__ABOUT THIS TASK__: Copy everything from "There's a certain" down to "it something more?" in the blog post below, word for word.

__PASSAGE SHOWN__:
===============

!DOCTYPE html PUBLIC "-//W3C//DTD XHTML 1.0 Strict//EN" "http://www.w3.org/TR/xhtml1/DTD/xhtml1-strict.dtd"> A Mama's World: Links and Homages

Friday, May 04, 2012

Links and Homages

There's a certain connection between things that is beyond our - well at least, my power to explain or understand. I have so much to do and yet I cannot take my mind off the trip I made last year. That place surely has mesmerizing effect on people. Somewhere it was described as a place which "makes the unholy, holy and the holy, holier" - how true that is. There was something about it which makes the normally proud, arrogant me - humble. You feel empowered to achieve but you know you owe it to greater powers. Powers which are beyond you to even understand or analyze - let alone explain. Is it because nature there is so overwhelmingly powerful and untamed - is it that power of nature that touches you or is it something more?

===============

__DATA FOR REVIEW__:

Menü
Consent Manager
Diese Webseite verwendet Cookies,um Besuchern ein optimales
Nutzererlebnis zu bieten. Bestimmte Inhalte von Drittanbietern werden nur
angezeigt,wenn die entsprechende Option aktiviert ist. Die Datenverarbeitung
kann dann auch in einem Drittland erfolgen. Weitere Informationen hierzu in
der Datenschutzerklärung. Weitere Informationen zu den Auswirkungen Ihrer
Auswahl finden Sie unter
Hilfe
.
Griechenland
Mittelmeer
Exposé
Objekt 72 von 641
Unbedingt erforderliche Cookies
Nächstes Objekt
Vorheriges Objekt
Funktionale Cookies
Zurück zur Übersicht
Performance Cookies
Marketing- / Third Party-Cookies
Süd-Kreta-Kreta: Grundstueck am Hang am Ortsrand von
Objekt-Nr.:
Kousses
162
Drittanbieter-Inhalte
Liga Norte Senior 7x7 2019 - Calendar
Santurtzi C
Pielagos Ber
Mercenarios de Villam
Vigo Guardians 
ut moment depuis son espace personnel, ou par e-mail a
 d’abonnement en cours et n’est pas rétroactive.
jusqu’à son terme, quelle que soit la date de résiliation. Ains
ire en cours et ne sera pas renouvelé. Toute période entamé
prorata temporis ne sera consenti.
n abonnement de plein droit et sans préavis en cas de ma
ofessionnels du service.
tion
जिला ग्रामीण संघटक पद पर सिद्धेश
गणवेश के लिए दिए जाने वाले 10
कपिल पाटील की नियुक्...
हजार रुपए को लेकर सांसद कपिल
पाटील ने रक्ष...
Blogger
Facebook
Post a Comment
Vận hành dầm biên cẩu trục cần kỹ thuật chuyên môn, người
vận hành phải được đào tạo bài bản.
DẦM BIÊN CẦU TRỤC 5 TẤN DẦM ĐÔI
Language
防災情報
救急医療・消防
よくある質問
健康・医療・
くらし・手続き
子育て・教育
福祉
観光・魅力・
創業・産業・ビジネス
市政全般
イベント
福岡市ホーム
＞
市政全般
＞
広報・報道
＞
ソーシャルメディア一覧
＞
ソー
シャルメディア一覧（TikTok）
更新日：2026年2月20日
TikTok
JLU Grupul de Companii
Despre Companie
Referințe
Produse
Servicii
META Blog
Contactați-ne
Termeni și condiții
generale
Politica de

===============

__WORKED SOLUTION__:
There's a certain connection between things that is beyond our - well at least, my power to explain or understand. I have so much to do and yet I cannot take my mind off the trip I made last year. That place surely has mesmerizing effect on people. Somewhere it was described as a place which "makes the unholy, holy and the holy, holier" - how true that is. There was something about it which makes the normally proud, arrogant me - humble. You feel empowered to achieve but you know you owe it to greater powers. Powers which are beyond you to even understand or analyze - let alone explain. Is it because nature there is so overwhelmingly powerful and untamed - is it that power of nature that touches you or is it something more?